### GIVEN RECORDS ###
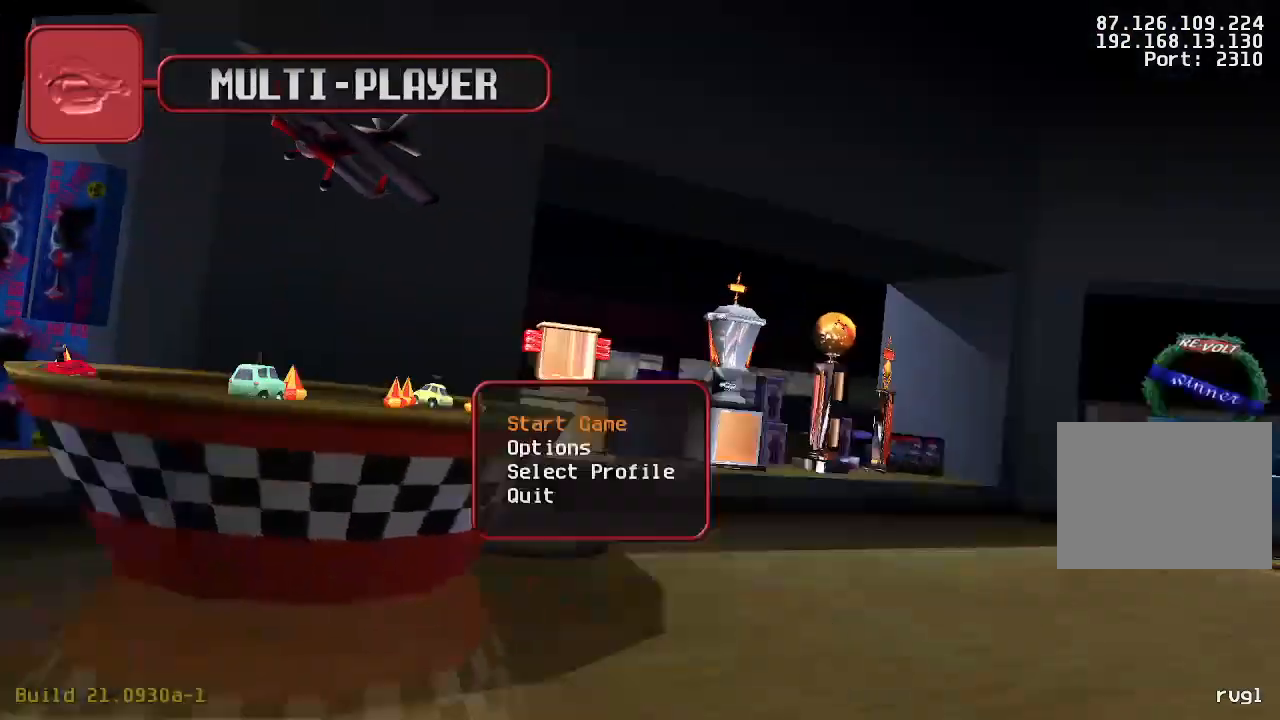
{"keys": [], "events": []}
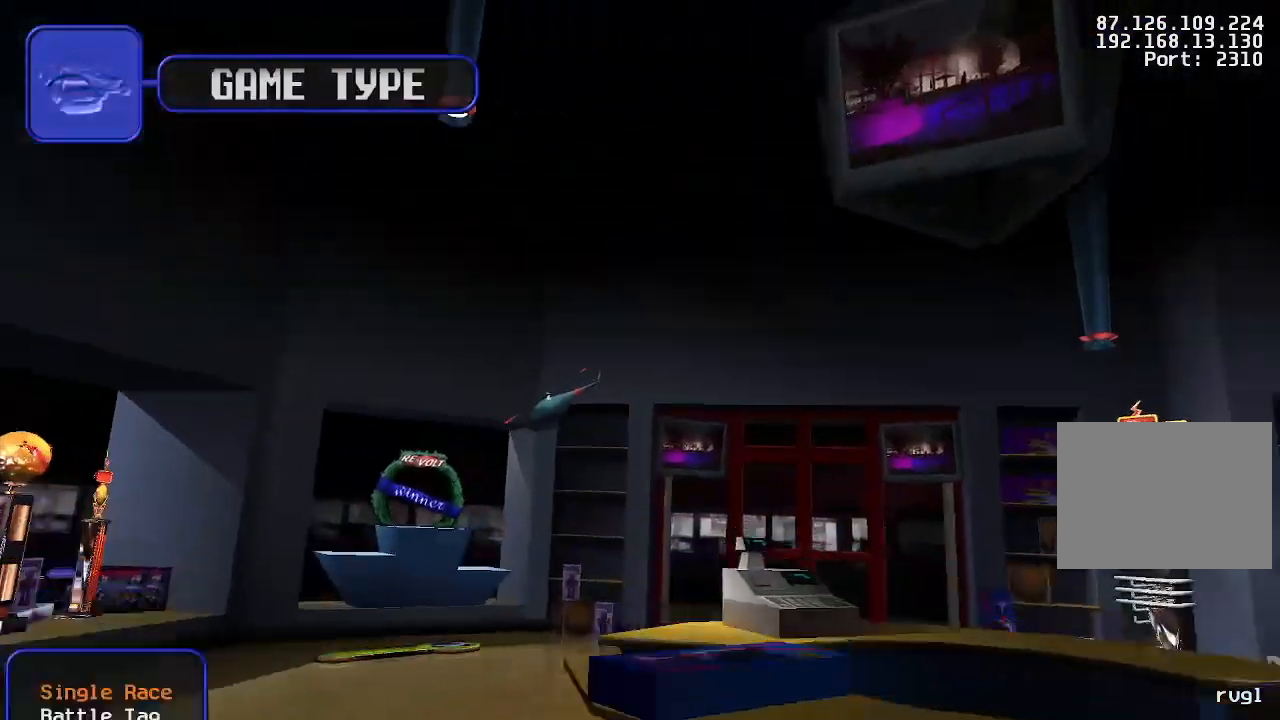
{"keys": [], "events": []}
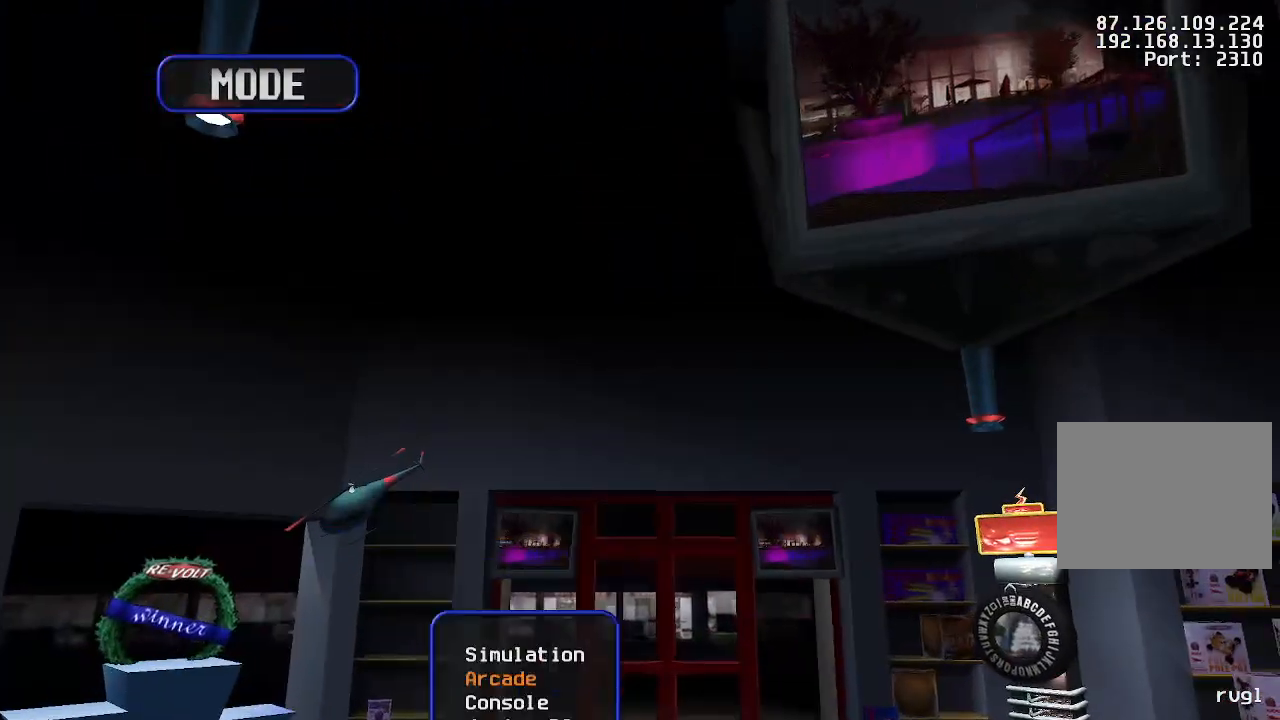
{"keys": [], "events": []}
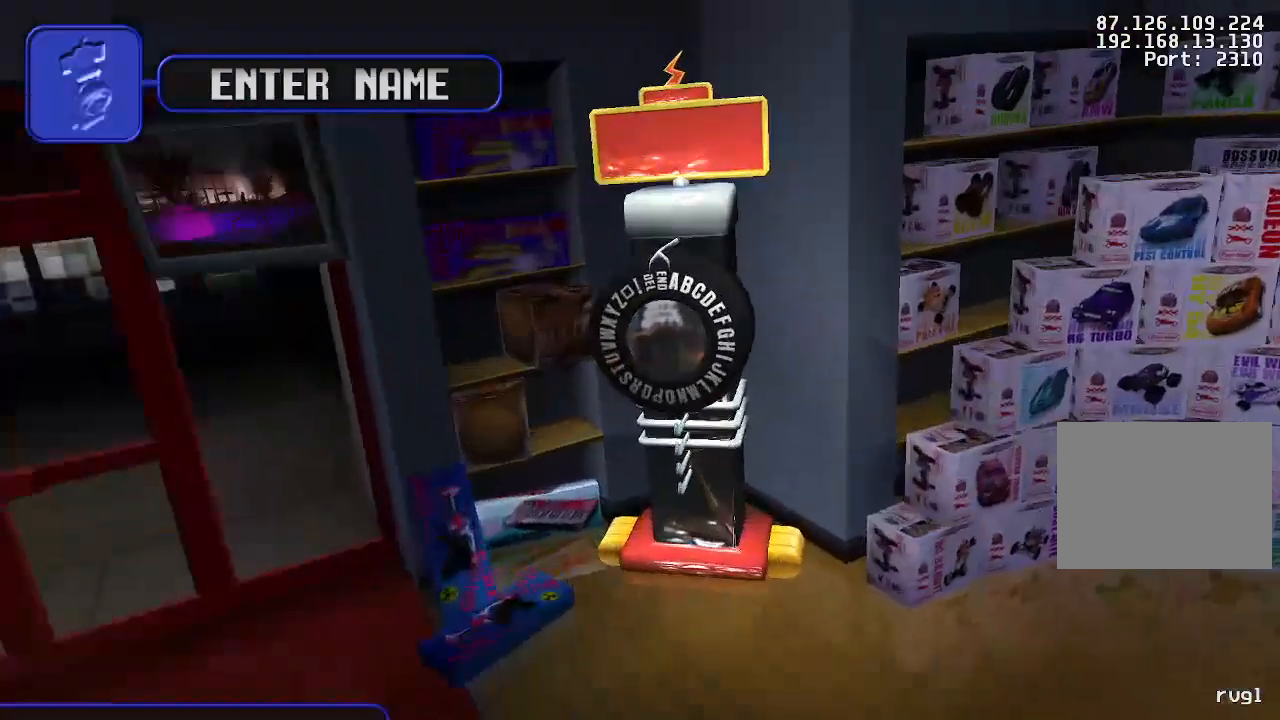
{"keys": [], "events": []}
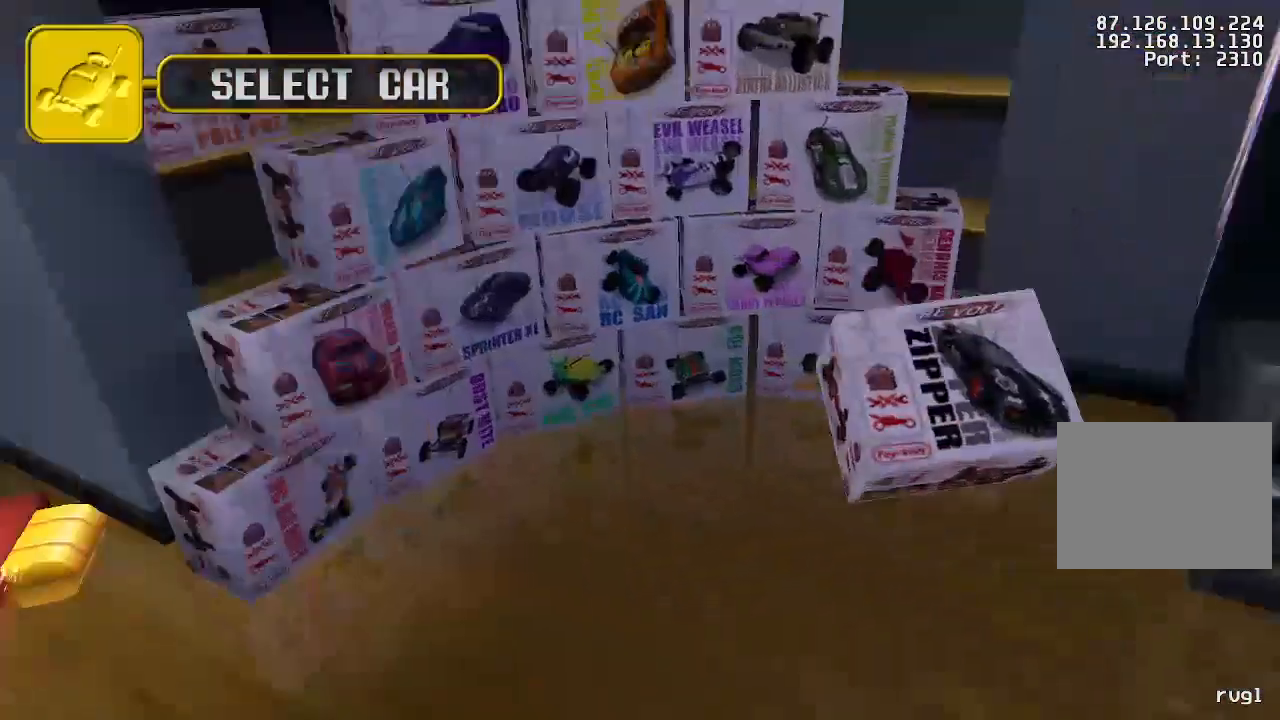
{"keys": [], "events": []}
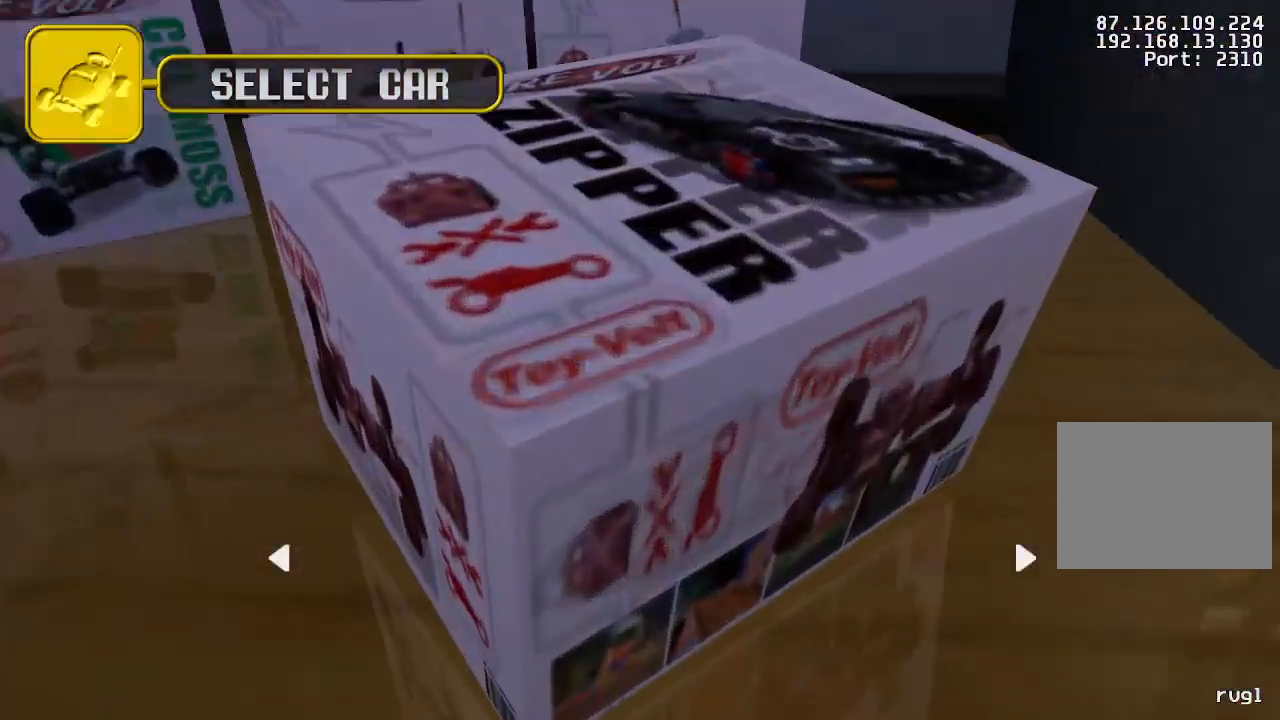
{"keys": [], "events": []}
###
Please retype the data exactly. The pictures do not go in.

ANSWER TO THIS EXERCISE |
{"keys": [], "events": []}
{"keys": [], "events": []}
{"keys": [], "events": []}
{"keys": [], "events": []}
{"keys": [], "events": []}
{"keys": [], "events": []}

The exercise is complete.